Tra l’altro, in base alla legge 62/2000, quasi tutte le scuole non statali non sono più private ma paritarie, e dunque inserite a pieno titolo nel sistema nazionale d’istruzione; si tratta, nella maggior parte dei casi, di realtà non profit, che richiedono il pagamento di un retta non elevata per supplire alla carenza – tutta italiana – dei finanziamenti pubblici necessari alla loro sussistenza, ma che tuttavia mettono a disposizione borse di studio, gratuità, sconti di ogni tipo e misura, impegnandosi in continue azioni di fund raising, proprio per assicurare a tutti quell’accesso che, in quanto scuola “paritaria” facente parte del sistema nazionale d’istruzione (e in ossequio al principio di libertà di educazione riconosciuto dalla nostra Costituzione) dovrebbe essere garantito senza ostacoli…
Difficile evitare il sorgere di un sospetto sgradevole: che la scuola “privata” non sia ben vista da una certa classe di persone (e da certe ideologie) e, di conseguenza, si cerchi di “colpirla” includendola tra i beni di lusso. Le si arreca, in ogni caso, un danno di immagine difficilmente recuperabile e un danno economico spaventando i possibili utenti.

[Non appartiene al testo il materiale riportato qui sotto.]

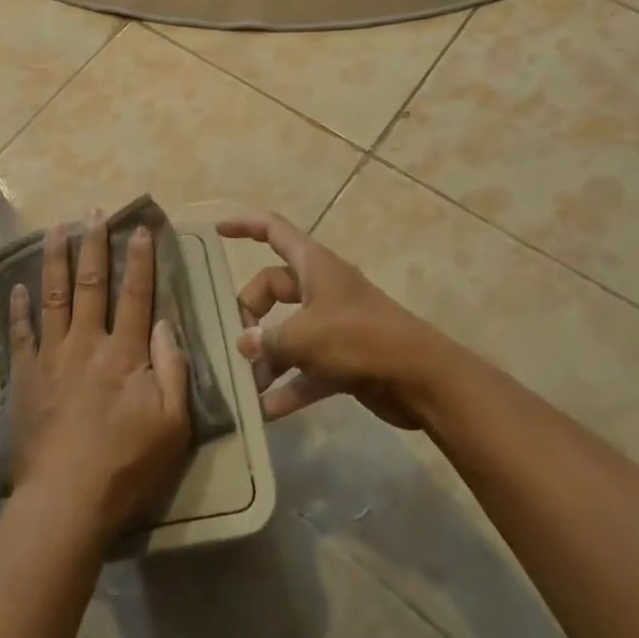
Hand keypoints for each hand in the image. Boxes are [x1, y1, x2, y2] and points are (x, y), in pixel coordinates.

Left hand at [7, 212, 191, 541]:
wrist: (66, 499)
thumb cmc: (127, 465)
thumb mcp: (172, 424)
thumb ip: (174, 369)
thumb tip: (165, 324)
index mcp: (124, 353)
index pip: (136, 294)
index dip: (140, 259)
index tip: (141, 229)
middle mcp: (86, 342)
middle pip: (90, 283)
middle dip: (94, 245)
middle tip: (94, 213)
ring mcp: (52, 356)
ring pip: (53, 296)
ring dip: (55, 259)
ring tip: (56, 229)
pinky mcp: (26, 376)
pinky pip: (21, 333)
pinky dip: (19, 308)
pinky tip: (18, 287)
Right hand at [219, 210, 434, 426]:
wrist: (422, 379)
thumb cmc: (359, 339)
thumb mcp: (304, 336)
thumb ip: (267, 340)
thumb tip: (244, 345)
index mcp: (314, 265)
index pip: (273, 231)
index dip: (244, 225)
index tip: (217, 231)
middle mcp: (322, 289)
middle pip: (273, 288)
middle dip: (250, 313)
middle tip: (236, 341)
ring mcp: (334, 325)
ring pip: (287, 332)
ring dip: (266, 357)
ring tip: (244, 383)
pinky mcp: (344, 359)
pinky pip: (305, 369)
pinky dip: (288, 386)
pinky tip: (265, 411)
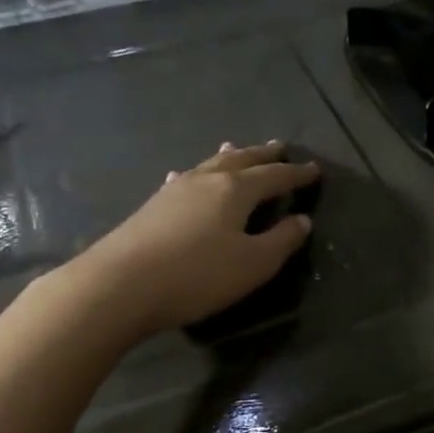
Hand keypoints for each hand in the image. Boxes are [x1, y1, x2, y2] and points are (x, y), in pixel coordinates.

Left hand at [70, 141, 318, 334]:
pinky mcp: (152, 207)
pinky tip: (184, 176)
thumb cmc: (197, 275)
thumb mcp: (253, 264)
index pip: (274, 176)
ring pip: (209, 165)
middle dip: (263, 155)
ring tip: (236, 148)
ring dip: (229, 157)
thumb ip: (282, 241)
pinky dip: (195, 174)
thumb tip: (302, 220)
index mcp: (236, 190)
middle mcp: (206, 181)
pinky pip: (184, 180)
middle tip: (279, 146)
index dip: (296, 174)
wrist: (119, 286)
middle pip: (241, 161)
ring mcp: (175, 190)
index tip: (314, 170)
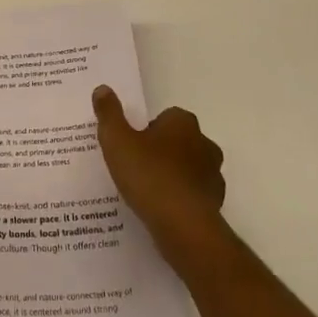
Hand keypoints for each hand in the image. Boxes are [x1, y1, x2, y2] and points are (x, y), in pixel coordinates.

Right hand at [93, 86, 226, 267]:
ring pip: (188, 169)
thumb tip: (102, 88)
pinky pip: (192, 196)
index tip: (131, 147)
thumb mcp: (117, 141)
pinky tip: (161, 212)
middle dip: (161, 152)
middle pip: (178, 142)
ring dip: (172, 176)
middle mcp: (204, 143)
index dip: (146, 131)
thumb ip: (109, 114)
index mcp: (182, 123)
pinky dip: (180, 200)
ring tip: (147, 194)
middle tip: (136, 168)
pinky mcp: (215, 204)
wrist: (183, 228)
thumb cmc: (149, 176)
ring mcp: (213, 175)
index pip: (165, 117)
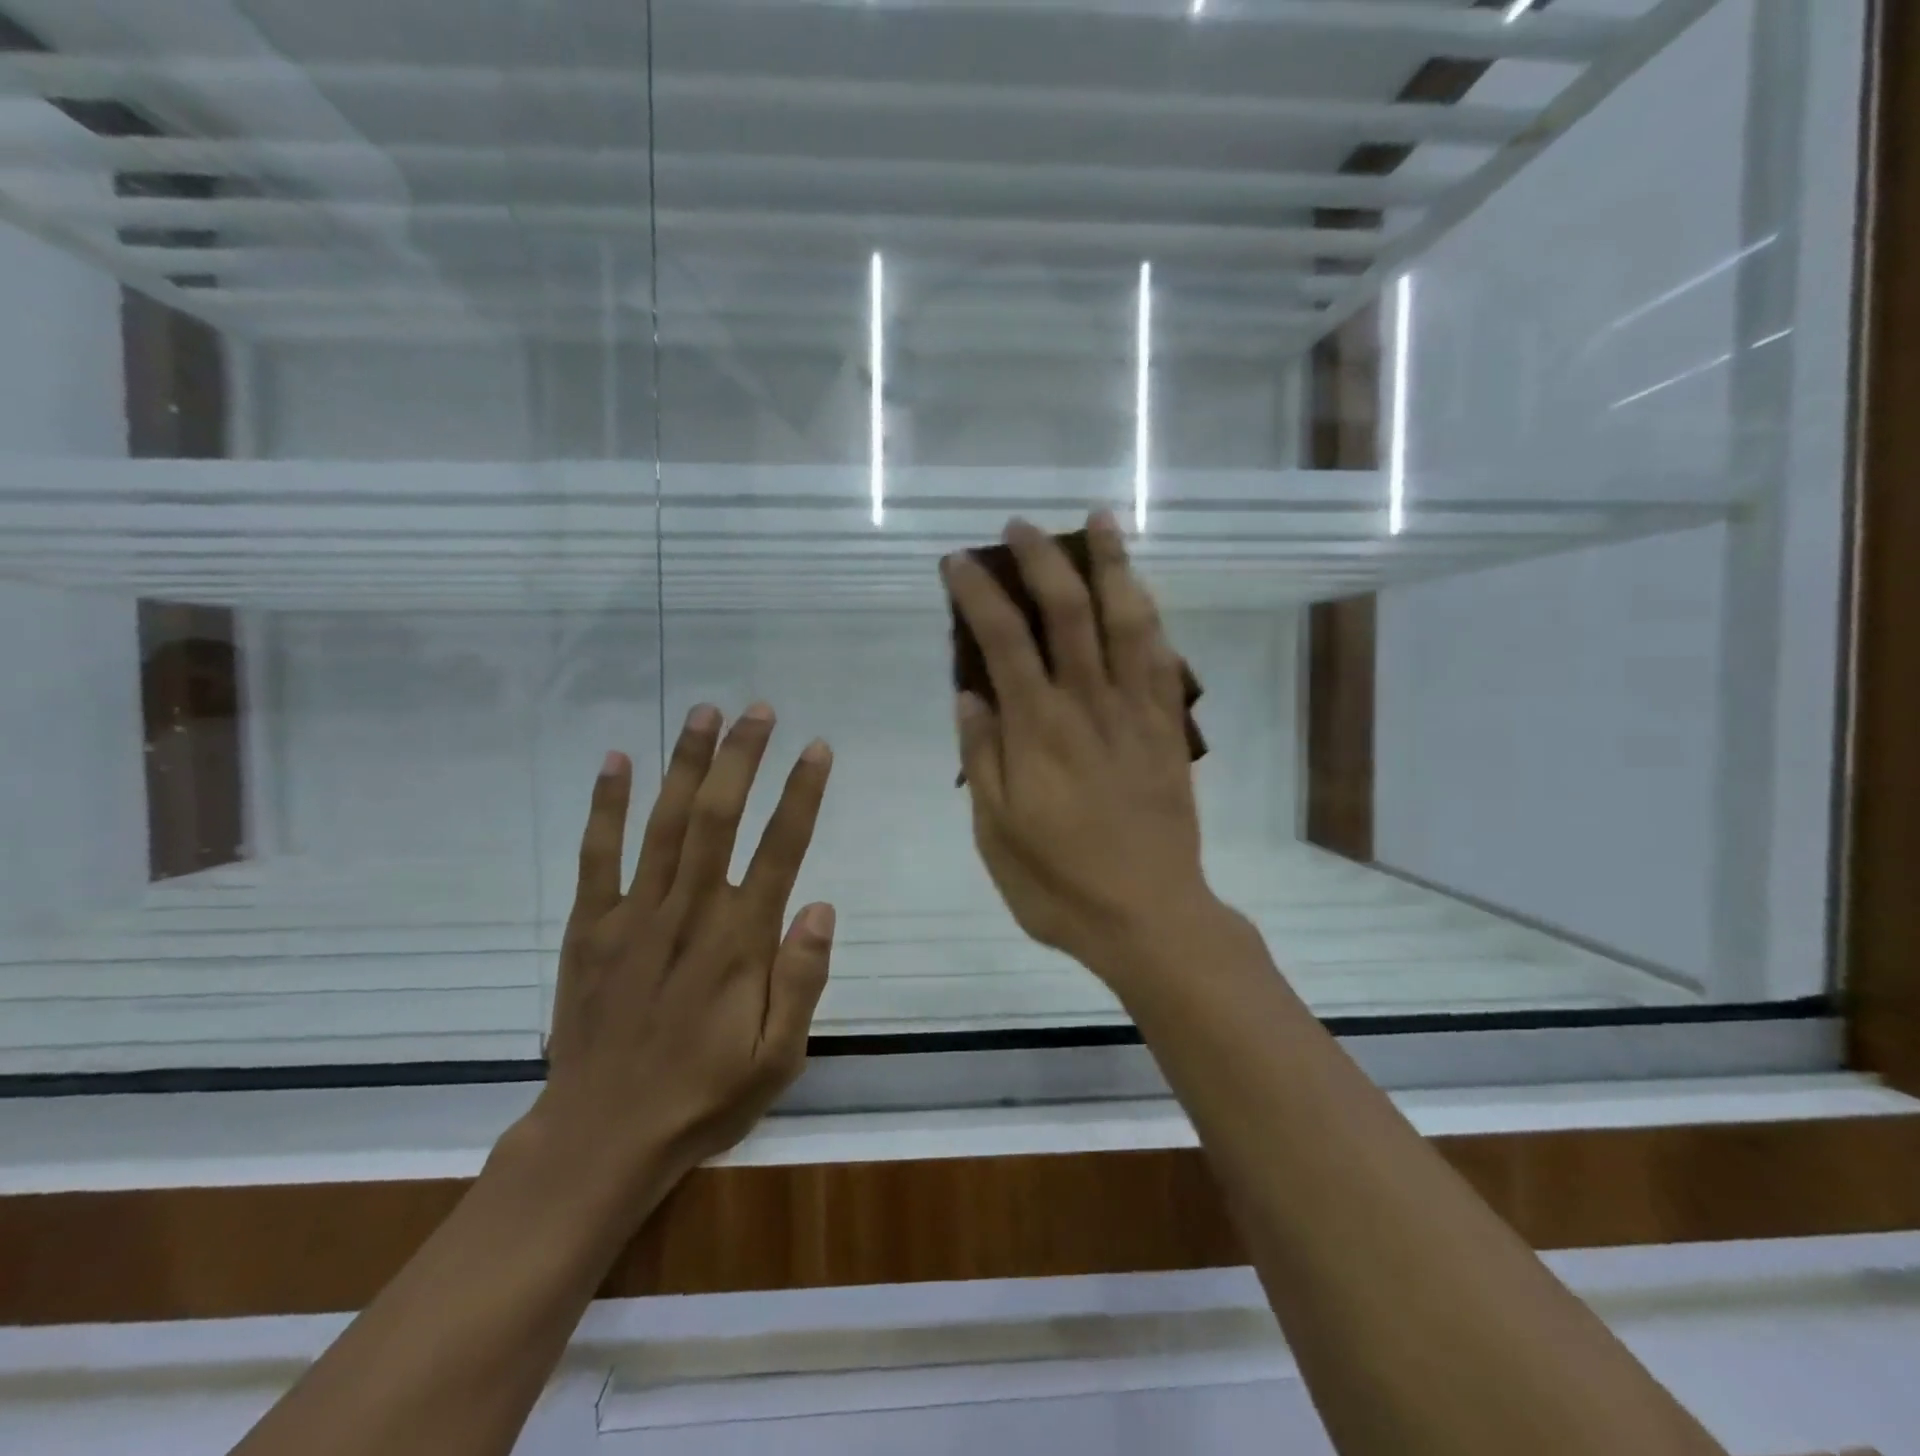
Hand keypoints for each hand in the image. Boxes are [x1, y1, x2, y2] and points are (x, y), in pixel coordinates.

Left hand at [526, 703, 835, 1203]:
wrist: (600, 1138)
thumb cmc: (703, 1097)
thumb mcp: (776, 1058)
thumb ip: (802, 980)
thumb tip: (821, 905)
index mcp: (739, 942)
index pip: (780, 850)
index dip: (801, 794)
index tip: (817, 749)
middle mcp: (688, 912)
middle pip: (718, 817)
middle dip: (742, 757)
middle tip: (760, 710)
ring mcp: (633, 915)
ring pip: (664, 822)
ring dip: (686, 763)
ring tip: (705, 712)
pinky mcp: (590, 927)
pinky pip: (597, 856)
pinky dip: (605, 806)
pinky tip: (617, 760)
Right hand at [943, 511, 1216, 983]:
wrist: (1149, 917)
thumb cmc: (1059, 884)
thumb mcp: (996, 832)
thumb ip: (983, 756)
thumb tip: (968, 693)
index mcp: (1038, 731)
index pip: (1002, 641)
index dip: (977, 594)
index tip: (957, 562)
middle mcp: (1088, 706)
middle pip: (1068, 613)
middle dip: (1041, 560)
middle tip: (1020, 526)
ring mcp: (1136, 714)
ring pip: (1127, 622)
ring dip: (1111, 566)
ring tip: (1100, 522)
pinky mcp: (1168, 730)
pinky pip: (1162, 660)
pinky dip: (1150, 617)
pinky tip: (1141, 592)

Una ulteriore e conclusiva considerazione è necessaria sul tema “educazione”. Sappiamo bene che i tempi sono difficili e che è necessario reperire nuove risorse economiche anche attraverso una serrata lotta all’evasione, ma troppo importante è la questione educativa per essere mescolata ad aspetti di tutt’altra natura! Anziché identificare le famiglie che sostengono i costi dell’istruzione non statale come dei potenziali o probabili evasori, allora, perché non incamminarsi decisamente verso una piena e totale parità, che consenta di scegliere senza oneri aggiuntivi (o a parità di oneri) scuole statali o non statali?
Sparirebbero le scuole esclusive, perché sarebbero per tutti e non solo per i “ricconi” potenziali evasori, e pure i diplomifici, perché non potrebbero più lucrare sul rilascio del titolo di studio; lo Stato, infine, risparmierebbe enormemente (non dimentichiamo che risparmia 6miliardi di euro l’anno grazie alle paritarie, e che un alunno di scuola primaria statale costa allo Stato 7.336 euro, a fronte degli 866 di un alunno di scuola paritaria). Ma, soprattutto, si investirebbe sul bene più importante per il futuro della nostra società: il capitale umano, che è ciò di cui più c’è bisogno per accrescere l’output potenziale del nostro paese, anche in termini economici.
Insomma, anziché investire nella cultura del sospetto che piace tanto a certi quotidiani (tutti possibili evasori fino a prova contraria…), investiamo in cultura della educazione. Ne avrebbe un enorme giovamento tutta la nostra società.